Per favore, modifica il materiale dal suo inizio fino alla riga che contiene "-0.002912, -0.541883, 1.267775]]", inclusa, sostituendo "Decimals" con "Decimal places" e lasciando tutto il resto invariato. Restituisci soltanto queste righe.

◆ **Dati forniti**
○ ○ ○ ○

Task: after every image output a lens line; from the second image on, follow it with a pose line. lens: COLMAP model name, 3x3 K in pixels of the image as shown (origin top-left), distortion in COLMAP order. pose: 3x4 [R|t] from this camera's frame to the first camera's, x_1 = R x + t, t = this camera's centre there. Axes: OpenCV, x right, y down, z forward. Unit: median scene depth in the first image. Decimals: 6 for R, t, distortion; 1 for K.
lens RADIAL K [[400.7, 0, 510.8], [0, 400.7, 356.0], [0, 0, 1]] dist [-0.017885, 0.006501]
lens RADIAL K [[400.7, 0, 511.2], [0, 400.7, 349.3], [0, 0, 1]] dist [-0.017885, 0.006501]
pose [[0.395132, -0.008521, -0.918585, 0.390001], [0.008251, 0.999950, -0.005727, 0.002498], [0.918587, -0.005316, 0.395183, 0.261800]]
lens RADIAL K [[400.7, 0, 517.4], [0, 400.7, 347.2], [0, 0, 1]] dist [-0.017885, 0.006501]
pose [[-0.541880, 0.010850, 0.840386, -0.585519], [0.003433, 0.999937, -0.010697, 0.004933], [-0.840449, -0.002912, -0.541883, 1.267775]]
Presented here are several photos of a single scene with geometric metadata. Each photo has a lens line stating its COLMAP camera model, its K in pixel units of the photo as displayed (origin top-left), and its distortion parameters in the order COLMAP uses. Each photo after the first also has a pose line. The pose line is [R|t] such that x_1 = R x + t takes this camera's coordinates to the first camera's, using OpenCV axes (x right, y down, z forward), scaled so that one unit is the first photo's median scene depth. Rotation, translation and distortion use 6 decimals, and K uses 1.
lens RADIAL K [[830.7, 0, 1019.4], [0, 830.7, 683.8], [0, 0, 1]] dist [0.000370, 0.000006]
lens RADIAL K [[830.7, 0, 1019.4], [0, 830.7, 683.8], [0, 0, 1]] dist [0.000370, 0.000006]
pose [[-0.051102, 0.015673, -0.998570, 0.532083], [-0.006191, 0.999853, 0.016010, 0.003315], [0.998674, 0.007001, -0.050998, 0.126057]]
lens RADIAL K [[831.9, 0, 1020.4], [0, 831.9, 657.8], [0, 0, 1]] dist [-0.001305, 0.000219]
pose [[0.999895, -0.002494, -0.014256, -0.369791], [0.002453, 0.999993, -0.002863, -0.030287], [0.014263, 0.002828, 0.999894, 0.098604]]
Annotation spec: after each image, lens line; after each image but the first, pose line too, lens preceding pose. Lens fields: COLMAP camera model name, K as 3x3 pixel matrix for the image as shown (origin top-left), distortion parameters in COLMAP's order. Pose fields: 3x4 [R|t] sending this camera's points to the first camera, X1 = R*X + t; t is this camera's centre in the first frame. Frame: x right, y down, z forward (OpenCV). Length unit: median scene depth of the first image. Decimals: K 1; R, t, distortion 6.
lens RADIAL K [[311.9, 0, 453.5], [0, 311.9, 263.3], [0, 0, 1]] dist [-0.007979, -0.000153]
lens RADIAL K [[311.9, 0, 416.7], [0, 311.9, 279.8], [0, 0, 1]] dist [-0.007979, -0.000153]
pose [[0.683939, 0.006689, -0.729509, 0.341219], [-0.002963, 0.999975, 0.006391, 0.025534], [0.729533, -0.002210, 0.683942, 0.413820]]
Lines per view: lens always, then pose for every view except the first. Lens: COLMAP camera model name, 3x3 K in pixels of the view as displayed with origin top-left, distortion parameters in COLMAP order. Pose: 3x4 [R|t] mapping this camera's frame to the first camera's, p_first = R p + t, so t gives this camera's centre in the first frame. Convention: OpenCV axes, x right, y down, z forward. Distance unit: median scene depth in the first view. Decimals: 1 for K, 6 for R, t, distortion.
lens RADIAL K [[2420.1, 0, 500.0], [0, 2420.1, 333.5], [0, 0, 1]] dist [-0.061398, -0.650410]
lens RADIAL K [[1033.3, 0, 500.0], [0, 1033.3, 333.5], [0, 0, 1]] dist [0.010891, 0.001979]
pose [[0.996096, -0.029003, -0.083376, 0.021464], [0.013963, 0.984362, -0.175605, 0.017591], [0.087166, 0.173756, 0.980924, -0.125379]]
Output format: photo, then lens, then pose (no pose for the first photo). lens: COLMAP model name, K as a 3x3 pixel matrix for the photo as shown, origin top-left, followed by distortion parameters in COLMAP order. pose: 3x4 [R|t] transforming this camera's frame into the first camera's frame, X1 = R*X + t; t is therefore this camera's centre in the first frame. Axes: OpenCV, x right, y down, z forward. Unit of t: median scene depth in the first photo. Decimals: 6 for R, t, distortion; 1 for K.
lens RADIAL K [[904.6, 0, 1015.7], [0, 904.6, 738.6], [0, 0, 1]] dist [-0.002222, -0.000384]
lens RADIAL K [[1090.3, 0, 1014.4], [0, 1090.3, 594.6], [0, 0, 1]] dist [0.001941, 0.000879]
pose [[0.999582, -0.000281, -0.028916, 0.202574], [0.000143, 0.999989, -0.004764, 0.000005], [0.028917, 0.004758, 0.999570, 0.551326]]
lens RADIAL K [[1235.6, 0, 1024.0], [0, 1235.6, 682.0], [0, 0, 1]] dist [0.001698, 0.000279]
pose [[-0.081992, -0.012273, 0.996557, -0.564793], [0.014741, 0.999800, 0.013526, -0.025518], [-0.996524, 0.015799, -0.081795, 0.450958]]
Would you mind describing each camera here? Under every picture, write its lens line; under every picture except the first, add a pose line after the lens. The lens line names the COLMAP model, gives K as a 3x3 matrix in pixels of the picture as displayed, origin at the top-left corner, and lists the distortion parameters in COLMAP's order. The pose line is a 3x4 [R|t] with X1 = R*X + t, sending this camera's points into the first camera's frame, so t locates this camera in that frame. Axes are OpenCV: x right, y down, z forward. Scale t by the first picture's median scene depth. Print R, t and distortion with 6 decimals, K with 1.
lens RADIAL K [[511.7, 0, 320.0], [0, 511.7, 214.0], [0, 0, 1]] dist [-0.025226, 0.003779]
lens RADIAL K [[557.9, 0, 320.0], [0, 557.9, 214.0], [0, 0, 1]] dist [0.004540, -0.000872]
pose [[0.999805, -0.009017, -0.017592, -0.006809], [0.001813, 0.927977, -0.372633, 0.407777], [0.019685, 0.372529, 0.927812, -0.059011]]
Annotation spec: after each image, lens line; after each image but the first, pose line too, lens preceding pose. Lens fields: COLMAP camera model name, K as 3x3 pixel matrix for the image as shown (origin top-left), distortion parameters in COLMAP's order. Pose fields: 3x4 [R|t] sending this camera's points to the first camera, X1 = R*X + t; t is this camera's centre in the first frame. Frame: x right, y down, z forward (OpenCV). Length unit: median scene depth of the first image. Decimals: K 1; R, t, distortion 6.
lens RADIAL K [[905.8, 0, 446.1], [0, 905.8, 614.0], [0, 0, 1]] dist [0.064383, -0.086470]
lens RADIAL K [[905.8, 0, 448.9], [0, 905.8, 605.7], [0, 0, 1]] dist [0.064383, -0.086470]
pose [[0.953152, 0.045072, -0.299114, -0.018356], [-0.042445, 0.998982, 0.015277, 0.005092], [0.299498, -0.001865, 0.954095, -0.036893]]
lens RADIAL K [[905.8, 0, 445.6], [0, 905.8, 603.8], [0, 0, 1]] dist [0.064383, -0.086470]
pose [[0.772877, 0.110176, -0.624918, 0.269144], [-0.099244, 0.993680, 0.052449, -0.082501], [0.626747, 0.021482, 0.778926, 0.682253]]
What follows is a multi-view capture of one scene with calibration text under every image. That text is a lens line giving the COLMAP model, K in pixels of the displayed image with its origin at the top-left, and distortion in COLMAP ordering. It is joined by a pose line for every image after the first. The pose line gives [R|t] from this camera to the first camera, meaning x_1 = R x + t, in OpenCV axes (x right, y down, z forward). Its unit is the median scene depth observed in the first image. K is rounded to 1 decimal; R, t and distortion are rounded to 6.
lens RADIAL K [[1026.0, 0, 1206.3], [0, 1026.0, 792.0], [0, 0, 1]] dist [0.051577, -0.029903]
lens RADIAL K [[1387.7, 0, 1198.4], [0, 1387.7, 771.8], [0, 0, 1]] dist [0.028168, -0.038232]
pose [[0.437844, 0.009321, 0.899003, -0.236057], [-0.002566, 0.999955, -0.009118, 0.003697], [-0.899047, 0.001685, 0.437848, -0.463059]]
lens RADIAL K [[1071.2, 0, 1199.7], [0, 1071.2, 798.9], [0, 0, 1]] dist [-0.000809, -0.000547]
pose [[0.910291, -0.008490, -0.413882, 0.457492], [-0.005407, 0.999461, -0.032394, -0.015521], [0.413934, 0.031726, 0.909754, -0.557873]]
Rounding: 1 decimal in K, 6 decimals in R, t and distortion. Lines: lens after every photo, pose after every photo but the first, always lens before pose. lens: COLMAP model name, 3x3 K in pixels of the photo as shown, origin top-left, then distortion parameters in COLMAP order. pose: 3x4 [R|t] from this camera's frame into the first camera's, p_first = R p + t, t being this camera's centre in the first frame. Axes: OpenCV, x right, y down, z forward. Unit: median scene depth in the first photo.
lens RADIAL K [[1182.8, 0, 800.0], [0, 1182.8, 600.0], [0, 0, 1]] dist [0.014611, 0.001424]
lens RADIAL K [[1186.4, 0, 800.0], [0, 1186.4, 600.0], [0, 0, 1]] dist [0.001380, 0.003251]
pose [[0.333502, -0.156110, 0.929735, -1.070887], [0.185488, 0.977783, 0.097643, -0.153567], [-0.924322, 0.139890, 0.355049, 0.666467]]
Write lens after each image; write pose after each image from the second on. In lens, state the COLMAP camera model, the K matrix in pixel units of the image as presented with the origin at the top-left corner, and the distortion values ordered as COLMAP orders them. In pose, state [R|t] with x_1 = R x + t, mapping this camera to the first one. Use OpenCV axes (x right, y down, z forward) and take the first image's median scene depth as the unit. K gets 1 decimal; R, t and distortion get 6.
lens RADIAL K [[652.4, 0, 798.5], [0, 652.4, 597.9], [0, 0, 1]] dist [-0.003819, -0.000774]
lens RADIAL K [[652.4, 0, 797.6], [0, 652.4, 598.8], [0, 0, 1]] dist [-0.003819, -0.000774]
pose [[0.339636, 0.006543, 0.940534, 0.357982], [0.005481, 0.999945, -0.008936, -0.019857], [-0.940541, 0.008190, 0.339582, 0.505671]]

○ ○ ○ ○

◆ **Soluzione dell'esercizio**
Task: after every image output a lens line; from the second image on, follow it with a pose line. lens: COLMAP model name, 3x3 K in pixels of the image as shown (origin top-left), distortion in COLMAP order. pose: 3x4 [R|t] from this camera's frame to the first camera's, x_1 = R x + t, t = this camera's centre there. Axes: OpenCV, x right, y down, z forward. Unit: median scene depth in the first image. Decimal places: 6 for R, t, distortion; 1 for K.
lens RADIAL K [[400.7, 0, 510.8], [0, 400.7, 356.0], [0, 0, 1]] dist [-0.017885, 0.006501]
lens RADIAL K [[400.7, 0, 511.2], [0, 400.7, 349.3], [0, 0, 1]] dist [-0.017885, 0.006501]
pose [[0.395132, -0.008521, -0.918585, 0.390001], [0.008251, 0.999950, -0.005727, 0.002498], [0.918587, -0.005316, 0.395183, 0.261800]]
lens RADIAL K [[400.7, 0, 517.4], [0, 400.7, 347.2], [0, 0, 1]] dist [-0.017885, 0.006501]
pose [[-0.541880, 0.010850, 0.840386, -0.585519], [0.003433, 0.999937, -0.010697, 0.004933], [-0.840449, -0.002912, -0.541883, 1.267775]]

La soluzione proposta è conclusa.